Students are frequently perplexed about what information is protected by intellectual property regulations. The responses of students to the question of how copyright law affects the application of Internet work may indicate that some students are aware that there are limitations on utilizing copyright-secured information, even if they are not at all times correct concerning the specifics of the restraints in question. Information that is utilized for educational purposes is exempt from the application of fair use standards (Brocato & Kwok, 2018). For example, although it may be permissible for a student to utilize bird photos and calls from the Internet to produce a multimedia output for school, using the same files with or without references ‘for pleasure’ is not suitable until special permission is obtained for such usage. Furthermore, it is illegal to put copyrighted information on the Internet without the consent of the creator, even if the work is being used for educational reasons.

Students may not always be aware of copyright limitations, which do not prevent them from illegally obtaining or using information. The majority of learners admit to the illegal use of digital content. Many learners download copyrighted content despite being aware that doing so is against the law (Rajkumar & Ganapathy, 2020). Students frequently use a variety of justifications to explain unlawful downloading, ranging from their inability to pay for the content to being permitted to do so by their parents. While applying digital content for personal reasons, one may download music without realizing that they are required to get authorization to do so or that they would be required to pay for the privilege. Educators should think about how they and the learners utilize video and audio broadcasts, files, pictures, and text before making any decisions.

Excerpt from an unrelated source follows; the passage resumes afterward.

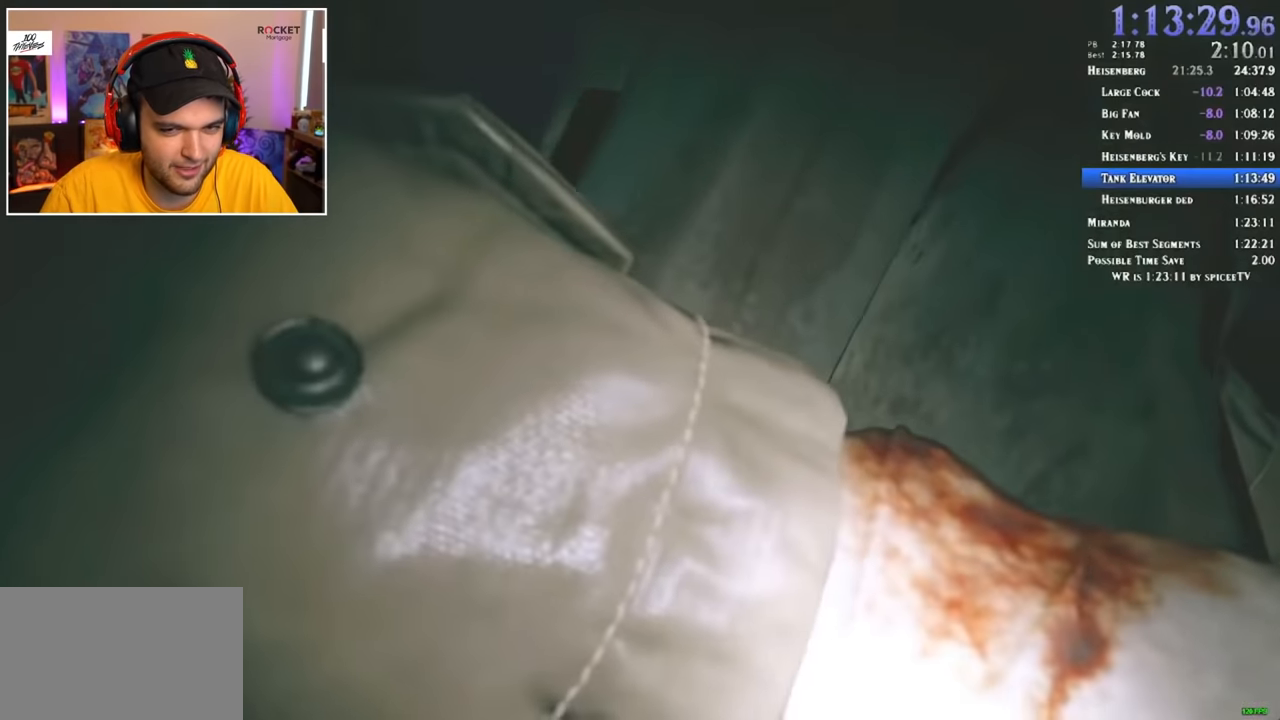
{"keys": [], "mouse": [], "events": []}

Copyright infringement involves obtaining or utilizing unlawful copies of materials that would otherwise be purchased. It can result in penalties, confiscation of any property utilized in the infringement, and imprisonment. When examining the issue of ownership, teachers and their recruitment institutions often have conflicting ideas about who oversees intellectual property rights over the content made by academics. Although some teachers spend a lot of time building education or training materials one-on-one, an institution could believe it ought to control the resources generated by its staff (Windiarti et al., 2019). These instructors are backed with considerable materials in the production and maintenance of teaching resources by their employers (for example, the software, training experts, the server space, and other infrastructures) and are compensated for teaching with whatever they require.

Plagiarism

Some learners may not comprehend that a person plagiarizes when he takes knowledge from someone else and portrays it as his own. While many people know what plagiarism is, a high proportion does not grasp the effects of such activity properly. Failure to recognize that plagiarism can lead to deficiencies or expulsion can be a cause of plagiarizing others’ work deliberately. The plagiary may also be caused by the confusion of many students regarding what plagiarism is and when proof is needed for paraphrased or cited materials (Blaga, 2019). When questioned about plagiarism and utilizing online material, most students’ replies may reveal that some believe that information can in any manner be used wrongly, and others believe that text sections without quotes should be allowed for use, provided that the document is not fully utilized.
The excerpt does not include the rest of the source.